Wednesday, March 25, 2009


Lovelle Mixon, the 26-year-old parolee who killed four Oakland police officers, had an extensive criminal record which included convictions for assault with a deadly weapon, possession of marijuana, auto theft, identity theft, forgery, grand theft and numerous offenses as a juvenile. After serving nearly five years in prison for assault with a firearm during an armed robbery he was released on parole. Mixon was returned to prison for nine months as a parole violator before being re-paroled last November.

According to the Los Angeles Times, a warrant had been issued for Mixon's arrest because "he missed a mandatory meeting with his (parole) agent las month amd was deemed a 'parolee at large'." A mandatory meeting? This tells me that Mixon's parole supervision was limited primarily to office visits. In that case, he was receiving what is known as a "paper parole."

What is a paper parole? It is a parole based not on field investigations, but on the periodic written reports required of all parole officers, reports which rely on information provided by the parolee during office visits. Since the overriding purpose of parole is to PROTECT THE PUBLIC from criminals, a paper parole is meaningless and absolutely worthless! However, this is not say that had Mixon been given adequate field supervison, the four Oakland officers would still be alive.

A parole officer cannot ascertain what a parolee is really doing through office visits, or even with field visits made by appointment.

During an office visit the parolee is most likley to say that things are going well, that he is living with his wife and kids or his parents, and that he is working at Earl Scheib's auto paint and body shop. In fact, he may not be living where he says he is and he may not be working at all. Except for those few instances when it may be psychologically advantageous to see a parolee on the parole officer's turf, office visits can be scrapped for all the good they do.

And those field visits by appointment don't help much either. The appointments are often made by phone calls to family members telling them when the parole officer will show up, That will give the parolee time to clean up his act so he can, with the cooperation of family members, appear to be living with them, when in fact he is not. Wives or parents will usually lie to parole officers to keep the parolee from being returned to prison.

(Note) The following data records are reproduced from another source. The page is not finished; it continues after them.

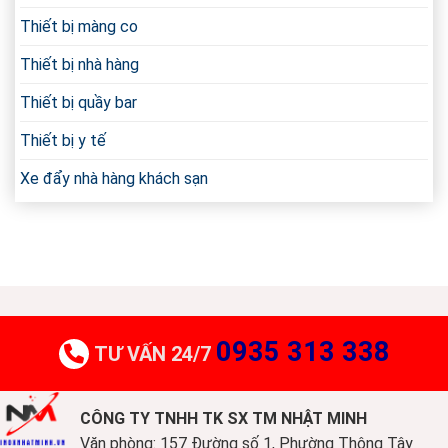
Thiết bị màng co
Thiết bị nhà hàng
Thiết bị quầy bar
Thiết bị y tế
Xe đẩy nhà hàng khách sạn
0935 313 338
TƯ VẤN 24/7
CÔNG TY TNHH TK SX TM NHẬT MINH
Văn phòng: 157 Đường số 1, Phường Thông Tây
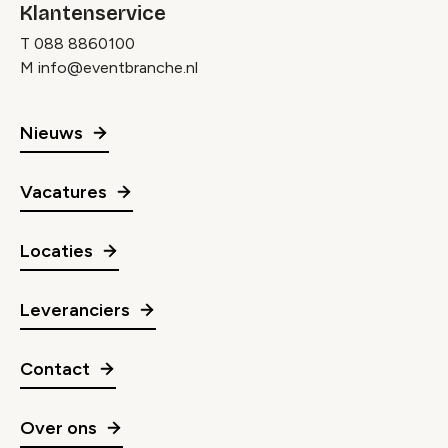
Klantenservice
T
088 8860100
M
info@eventbranche.nl
Nieuws
Vacatures
Locaties
Leveranciers
Contact
Over ons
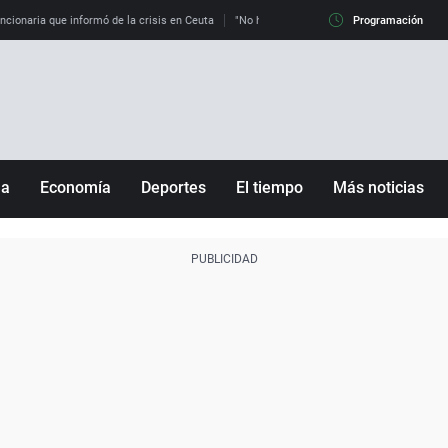
uncionaria que informó de la crisis en Ceuta
"No hay mafias, que no nos engañen": exper
Programación
ña
Economía
Deportes
El tiempo
Más noticias
Fútbol
Sociedad
Baloncesto
Mundo
Tenis
Salud
Motor
Cultura
Ciencia y Tecnología
adrid
Gastronomía
nciana
Medio ambiente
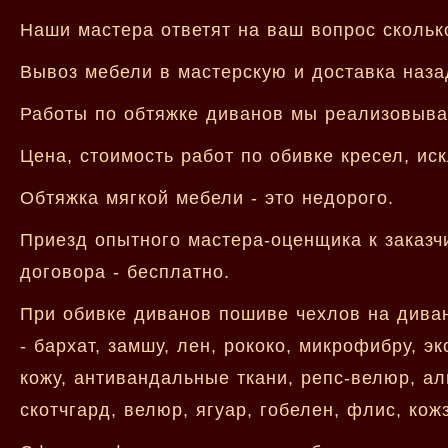
Наши мастера ответят на ваш вопрос скольк
Вывоз мебели в мастерскую и доставка наза
Работы по обтяжке диванов мы реализовыва
Цена, стоимость работ по обивке кресел, ис
Обтяжка мягкой мебели - это недорого.
Приезд опытного мастера-оценщика к заказч
договора - бесплатно.
При обивке диванов пошиве чехлов на дива
- бархат, замшу, лен, рококо, микрофибру, э
кожу, антивандальные ткани, репс-велюр, ал
скотчгард, велюр, ягуар, гобелен, флис, кож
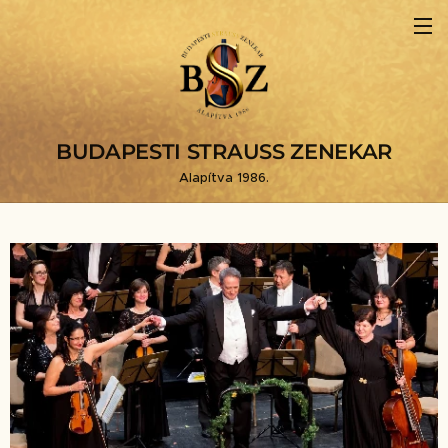
BUDAPESTI STRAUSS ZENEKAR
Alapítva 1986.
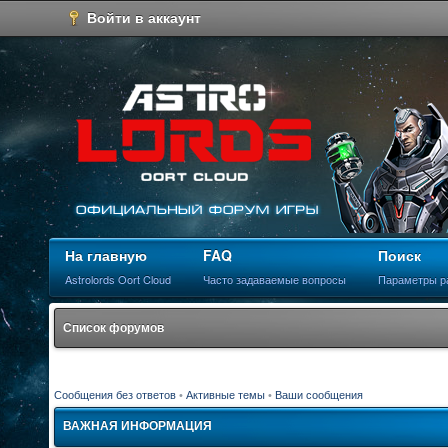
Войти в аккаунт
На главную
FAQ
Поиск
Astrolords Oort Cloud
Часто задаваемые вопросы
Параметры р
Список форумов
Сообщения без ответов
•
Активные темы
•
Ваши сообщения
ВАЖНАЯ ИНФОРМАЦИЯ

If the supervison of parolees is reduced to a paper parole, there can only be two reasons for such a sad state of affairs. One reason would be that there are not an adequate number of parole officers, thus leaving the officers with unmanageable large case loads. The other reason is that the parole officers are afraid to visit parolees, especially at nights, in dangerous high-crime neighborhoods.

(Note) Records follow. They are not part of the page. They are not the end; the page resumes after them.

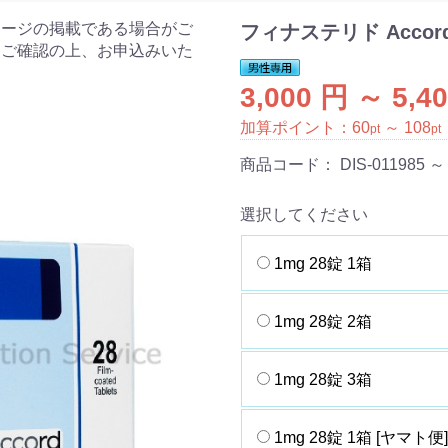
ケージの掲載である場合がご
フィナステリド Accor
をご確認の上、お申込みいた
3,000 円 ～ 5,4
加算ポイント：
60
～
108
pt
pt
商品コード：
DIS-011985 ～
選択してください
1mg 28錠 1箱
1mg 28錠 2箱
1mg 28錠 3箱
1mg 28錠 1箱 [ヤマト便]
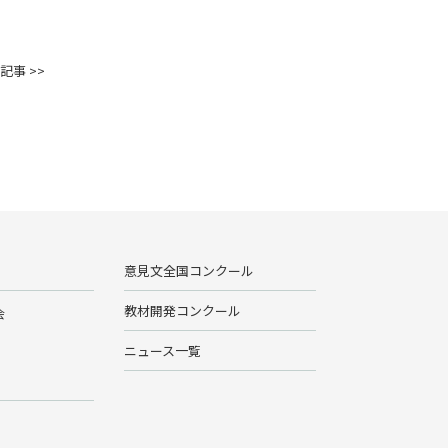
記事 >>
意見文全国コンクール
教材開発コンクール
会
ニュース一覧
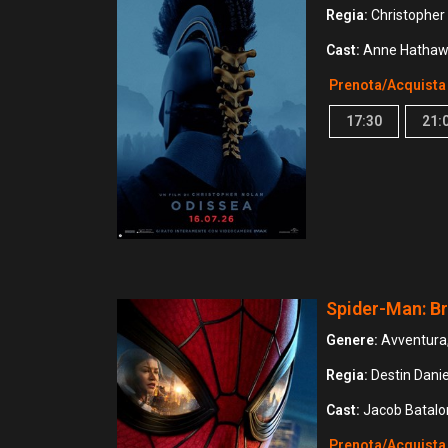
Regia:
Christopher
Cast:
Anne Hathawa
Prenota/Acquista
17:30
21:
Spider-Man: B
Genere:
Avventura,
Regia:
Destin Danie
Cast:
Jacob Batalon
Prenota/Acquista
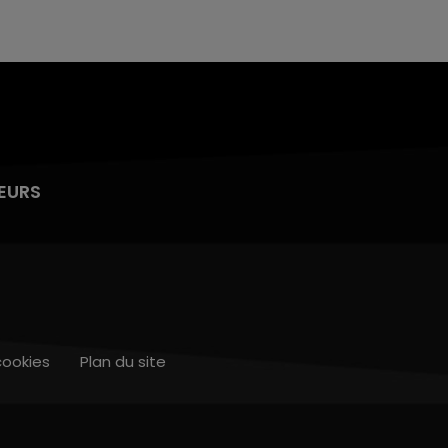
EURS
cookies
Plan du site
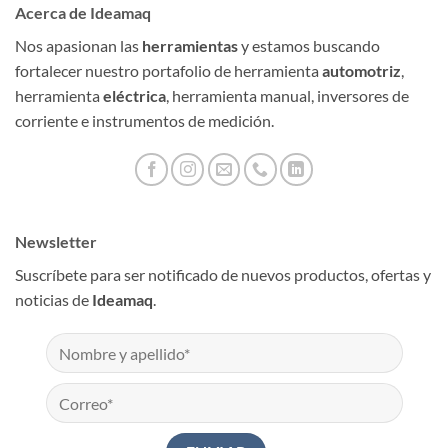
Acerca de Ideamaq
Nos apasionan las
herramientas
y estamos buscando
fortalecer nuestro portafolio de herramienta
automotriz
,
herramienta
eléctrica
, herramienta manual, inversores de
corriente e instrumentos de medición.
Newsletter
Suscríbete para ser notificado de nuevos productos, ofertas y
noticias de
Ideamaq
.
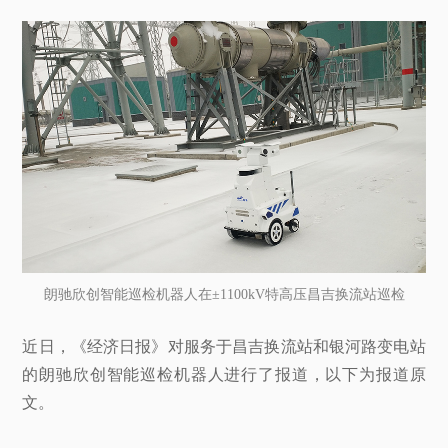
朗驰欣创智能巡检机器人在±1100kV特高压昌吉换流站巡检
近日，《经济日报》对服务于昌吉换流站和银河路变电站
的朗驰欣创智能巡检机器人进行了报道，以下为报道原
文。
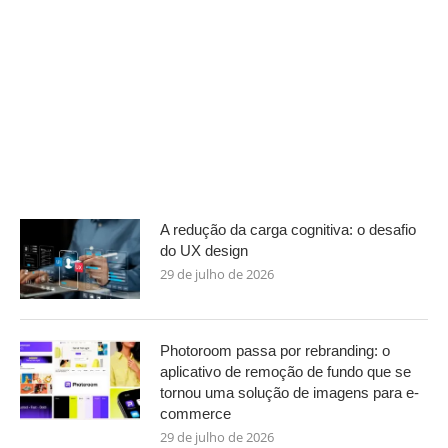
A redução da carga cognitiva: o desafio
do UX design
29 de julho de 2026
Photoroom passa por rebranding: o
aplicativo de remoção de fundo que se
tornou uma solução de imagens para e-
commerce
29 de julho de 2026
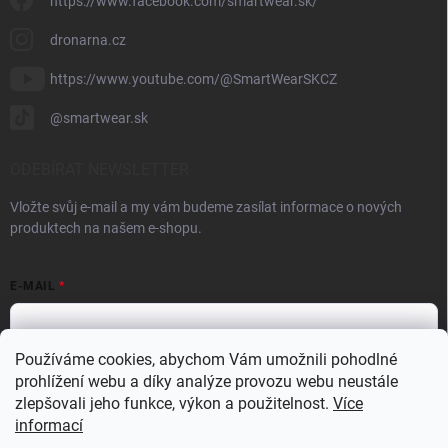
https://www.facebook.com/smartwear.sk/
dronarna.cz
https://www.youtube.com/@SmartWearSKCZ
@smartwear.sk
ODEBÍRAT NEWSLETTER
Vložte svůj e-mail a my vám budeme zasílat informace o nových
produktech na našem e-shopu.
E-MAIL
Používáme cookies, abychom Vám umožnili pohodlné
prohlížení webu a díky analýze provozu webu neustále
Vložením e-mailu souhlasíte s
podmínkami ochrany osobních údajů
zlepšovali jeho funkce, výkon a použitelnost.
Více
Přihlásit se
informací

Most parolees do not live in middle-class or wealthy neighborhoods. I suspect the reason for paper paroles is that parole officers, especially the sissy social worker types, are scared shitless of getting shot, stabbed or stomped. If a parole officer is afraid to go out at nights to visit a parolee, then he has chosen the wrong profession. He should consider some other line of work, like passing out checks at the welfare office.

PAROLE WORK IS NOT FOR SISSIES! It requires men and women WITH GUTS! Meaningful parole supervision requires a work schedule other than the usual 8 AM to 5 PM, Monday through Friday work week. It requires surprise nighttime field visits, not appointed ones, to ascertain how a parolee is actually doing. And some of those surprise visits should be conducted on weekends.

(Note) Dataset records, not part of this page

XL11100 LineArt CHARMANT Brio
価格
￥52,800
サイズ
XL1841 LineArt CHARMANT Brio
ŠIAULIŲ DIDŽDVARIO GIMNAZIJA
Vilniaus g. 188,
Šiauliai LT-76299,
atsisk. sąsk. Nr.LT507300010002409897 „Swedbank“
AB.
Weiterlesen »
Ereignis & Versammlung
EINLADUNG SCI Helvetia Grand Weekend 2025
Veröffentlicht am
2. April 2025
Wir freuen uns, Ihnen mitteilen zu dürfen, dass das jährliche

The best way to avoid paper paroles is to stop hiring people with Master of Social Work (MSW) degrees to supervise parolees. Well educated cops and correctional officers are best suited for this line of work. They are much more likely to have the courage to go out at nights into dangerous neighborhoods. The MSW is going to feel that he didn't go to college for five years to get the shit kicked out of him. The ex-cop and ex-correctional officer is willing to face the challenge of a dangerous job, just as he did in his former occupation.

I don't know if the State of New York still uses the dual parole system it used back when I was a California Parole Agent. Each parolee in New York was, in effect, supervised by two parole officers. One officer, usually an MSW, took care of the parolee's social work needs. The other officer was an investigative officer who went out into the field to ascertain whether or not the parolee was reinvolved in criminal activities. That worked out rather well. It was not at all unusal for a parolee to be arrested by the investigative parole officer at the same time the sissy social worker was filling out his report on how well the parolee was doing.

Again, I am not contending that if Mixon's parole had been closely supervised with surprise nighttime field visits, he would not have ended up gunning down the four Oakland police officers. However, I think it is fair to say that the four offices might still be alive today had Mixon been the recipient of adequate parole field supervison. Anyway you cut it though, there can be no doubt whatsoever that the police and the public are endangered whenever the supervision of parolees is reduced to nothing more than a paper parole.